● **Action item**
Type out the text of each entry below, character for character, without the pictures.

● **Available data**
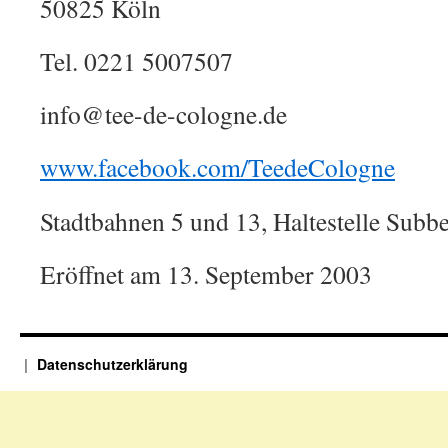
50825 Köln
Tel. 0221 5007507
info@tee-de-cologne.de
www.facebook.com/TeedeCologne
Stadtbahnen 5 und 13, Haltestelle Subbel
Eröffnet am 13. September 2003
Datenschutzerklärung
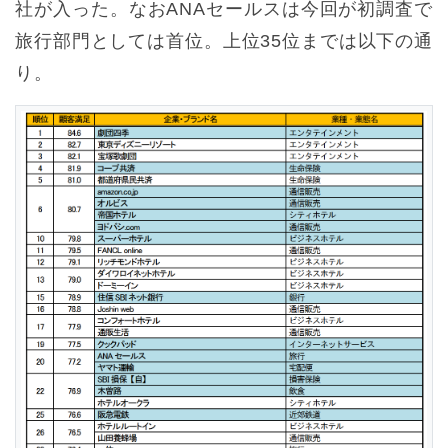
社が入った。なおANAセールスは今回が初調査で
旅行部門としては首位。上位35位までは以下の通
り。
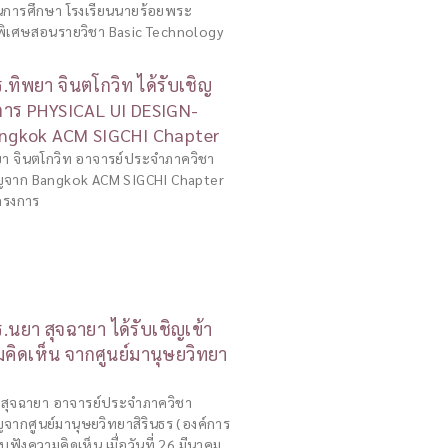
่วนการศึกษา โรงเรียนนายร้อยพระ
์พิเศษสอนรายวิชา Basic Technology
.ทิพยา จินตโกวิท ได้รับเชิญ
าร PHYSICAL UI DESIGN-
ngkok ACM SIGCHI Chapter
พยา จินตโกวิท อาจารย์ประจำภาควิชา
ิญจาก Bangkok ACM SIGCHI Chapter
ครงการ
.นยา สุจฉายา ได้รับเชิญเข้า
มคิดเห็น จากศูนย์มานุษยวิทยา
า สุจฉายา อาจารย์ประจำภาควิชา
จากศูนย์มานุษยวิทยาสิรินธร (องค์การ
ฟังความคิดเห็น เมื่อวันที่ 26 มีนาคม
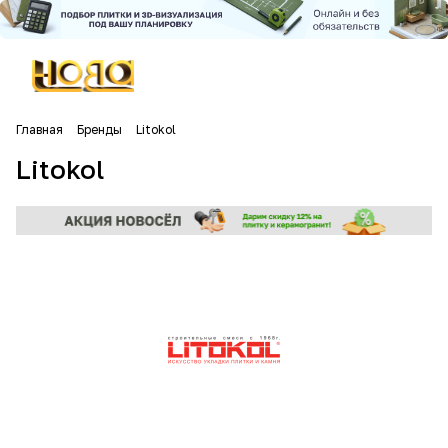
Главная
Бренды
Litokol
Litokol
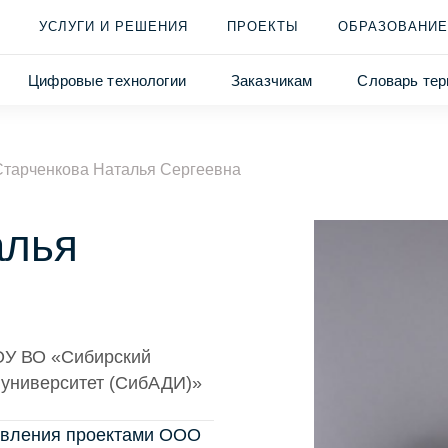
УСЛУГИ И РЕШЕНИЯ
ПРОЕКТЫ
ОБРАЗОВАНИЕ
Цифровые технологии
Заказчикам
Словарь тер
Старченкова Наталья Сергеевна
алья
ОУ ВО «Сибирский
университет (СибАДИ)»
авления проектами ООО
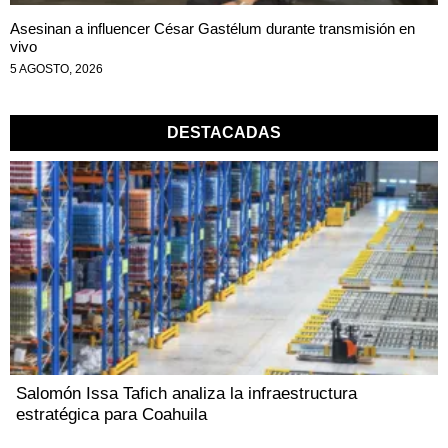
Asesinan a influencer César Gastélum durante transmisión en
vivo
5 AGOSTO, 2026
DESTACADAS
Salomón Issa Tafich analiza la infraestructura
estratégica para Coahuila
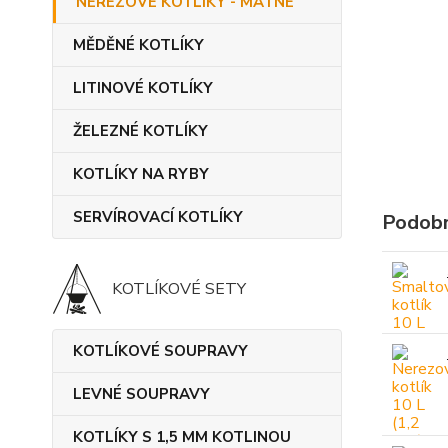
NEREZOVÉ KOTLÍKY - MATNÉ
MĚDĚNÉ KOTLÍKY
LITINOVÉ KOTLÍKY
ŽELEZNÉ KOTLÍKY
KOTLÍKY NA RYBY
SERVÍROVACÍ KOTLÍKY
Podobn
KOTLÍKOVÉ SETY
KOTLÍKOVÉ SOUPRAVY
LEVNÉ SOUPRAVY
KOTLÍKY S 1,5 MM KOTLINOU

● **Response area**
50825 Köln
Tel. 0221 5007507
info@tee-de-cologne.de
www.facebook.com/TeedeCologne
Stadtbahnen 5 und 13, Haltestelle Subbel
Eröffnet am 13. September 2003
Datenschutzerklärung
社が入った。なおANAセールスは今回が初調査で
旅行部門としては首位。上位35位までは以下の通
り。
่วนการศึกษา โรงเรียนนายร้อยพระ
์พิเศษสอนรายวิชา Basic Technology
.ทิพยา จินตโกวิท ได้รับเชิญ
าร PHYSICAL UI DESIGN-
ngkok ACM SIGCHI Chapter
พยา จินตโกวิท อาจารย์ประจำภาควิชา
ิญจาก Bangkok ACM SIGCHI Chapter
ครงการ
.นยา สุจฉายา ได้รับเชิญเข้า
มคิดเห็น จากศูนย์มานุษยวิทยา
า สุจฉายา อาจารย์ประจำภาควิชา
จากศูนย์มานุษยวิทยาสิรินธร (องค์การ
ฟังความคิดเห็น เมื่อวันที่ 26 มีนาคม
Главная
Бренды
Litokol
Litokol
УСЛУГИ И РЕШЕНИЯ
ПРОЕКТЫ
ОБРАЗОВАНИЕ
Цифровые технологии
Заказчикам
Словарь тер
Старченкова Наталья Сергеевна
алья
ОУ ВО «Сибирский
университет (СибАДИ)»
авления проектами ООО
Asesinan a influencer César Gastélum durante transmisión en
vivo
5 AGOSTO, 2026
DESTACADAS
Salomón Issa Tafich analiza la infraestructura
estratégica para Coahuila
NEREZOVÉ KOTLÍKY - MATNÉ
MĚDĚNÉ KOTLÍKY
LITINOVÉ KOTLÍKY
ŽELEZNÉ KOTLÍKY
KOTLÍKY NA RYBY
SERVÍROVACÍ KOTLÍKY
Podobn
KOTLÍKOVÉ SETY
KOTLÍKOVÉ SOUPRAVY
LEVNÉ SOUPRAVY
KOTLÍKY S 1,5 MM KOTLINOU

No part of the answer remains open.